Thursday, February 12, 2009

creative interpretations

and so i listen to Elizabeth Gilbert this morning giving a talk on TED.com...a link my mom sent me..she is talking about creative genius and how it all works....the funny thing is, here we all are, creative beings, struggling to explain our talents, our fears and our existence, and believing we are put here to do this work.   She believes that we are not a product of our own genius, but that of divine muse and fairies and thunderous trains of inspiration and I too feel that as part of this process...as I continue to work on my book, albeit sometimes much slower than i would like, I see the creative muse being tricky and coming in and out during times when we can't quite use them...inconvenient moments of flashed thoughts that occur right in the middle of something mundane and then they are gone...the pressure we put on ourselves to hold on tight to them and use them instead of allowing them to flow through us when we decide that they should.  This creative process of work and purpose.  As Elizabeth says, we have witnessed so many creative souls that are seemingly mad and suffering and dying to soon...that is the place we have somehow equated with great art....that is what i write about now and through my process.  I don't believe in the suffering and the despair of creativity.  I believe in the work, but not the idea that it should kill us and make us dark and withdrawn.  It should be celebrated and we should shout out with vibrant ferocity.  This is our place in the world.  We were born with bigger ears to hear notes, or strong eyes to see things others can't, or minds that hear words from the desert, and we must embrace them as an athlete embraces their height, size and skill.
we are athletes of the creative ranks and for all intesive purposes, our contracts should be in the millions and we should be traded and they should change the Super Bowl to the Super Show and we could all be in it every year.  This is our journey on a daily basis and it is sometimes a  hard one, but it should not be one that we struggle to live with.  it should be one that we strive to live with.

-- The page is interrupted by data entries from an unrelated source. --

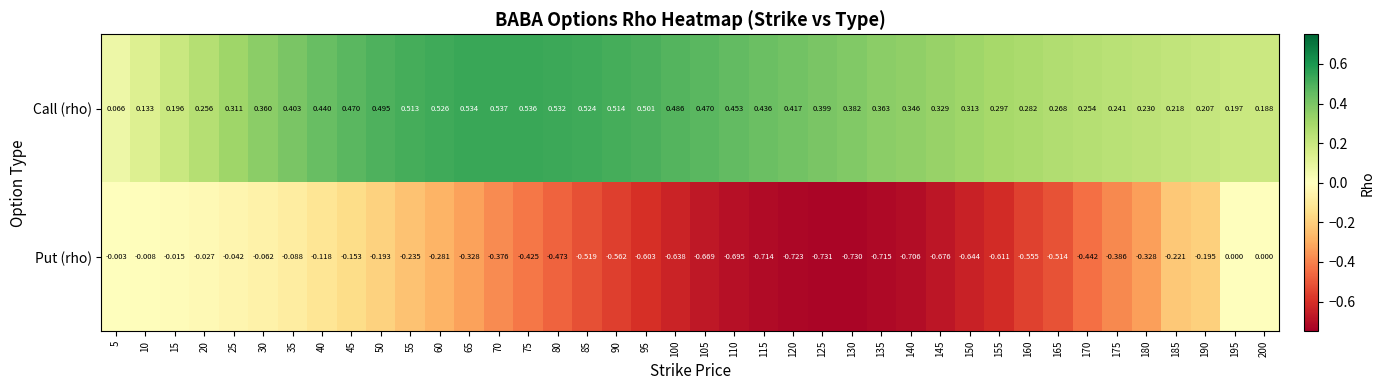

Rank the series by their maximum value, from highest to lowest.

Call (rho), Put (rho)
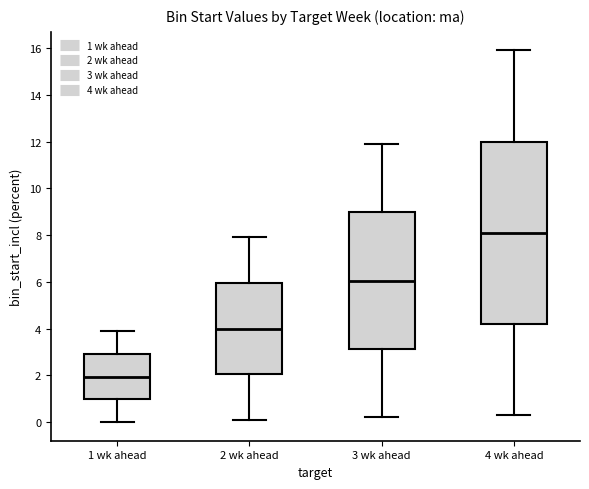

Reading left to right, read every box against the y-axis: the position of its median line, the range the box covers, and the ends of its whiskers. The values are not printed on the chart, so give them approximately, as read against the axis.

1 wk ahead: median 2.0, box 1.0 to 3.0, whiskers 0.0 to 4.0
2 wk ahead: median 4.0, box 2.0 to 6.0, whiskers 0.2 to 8.0
3 wk ahead: median 6.0, box 3.2 to 9.0, whiskers 0.2 to 12.0
4 wk ahead: median 8.2, box 4.2 to 12.0, whiskers 0.4 to 16.0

"The divine cockeyed genius assigned to your case...."  these are her words, but wow do they ring true.  If you think of your own creative gift as a character who was assigned to you, it makes sense...i see them as the Shakespearean clowns who grace the stage with a purpose that few recognize, but they are there to remind us what this is all about.  So here is to all of our "cockeyed geniuses"....let them play on your stage.

Love and Understanding.

2 comments:

Nita June said...

wonderfully true words my love... thank you!

Anonymous said...

oh! I LOVED Elizabeth's talk on TED. I'm starting to think the creative genius assigned to my case is my great grand-pa Felts, whom my mother says wrote very similarly to the way i write. Never knew him... but on the days when creativity flows through me, I do believe something/one is there, inspiring me along the way.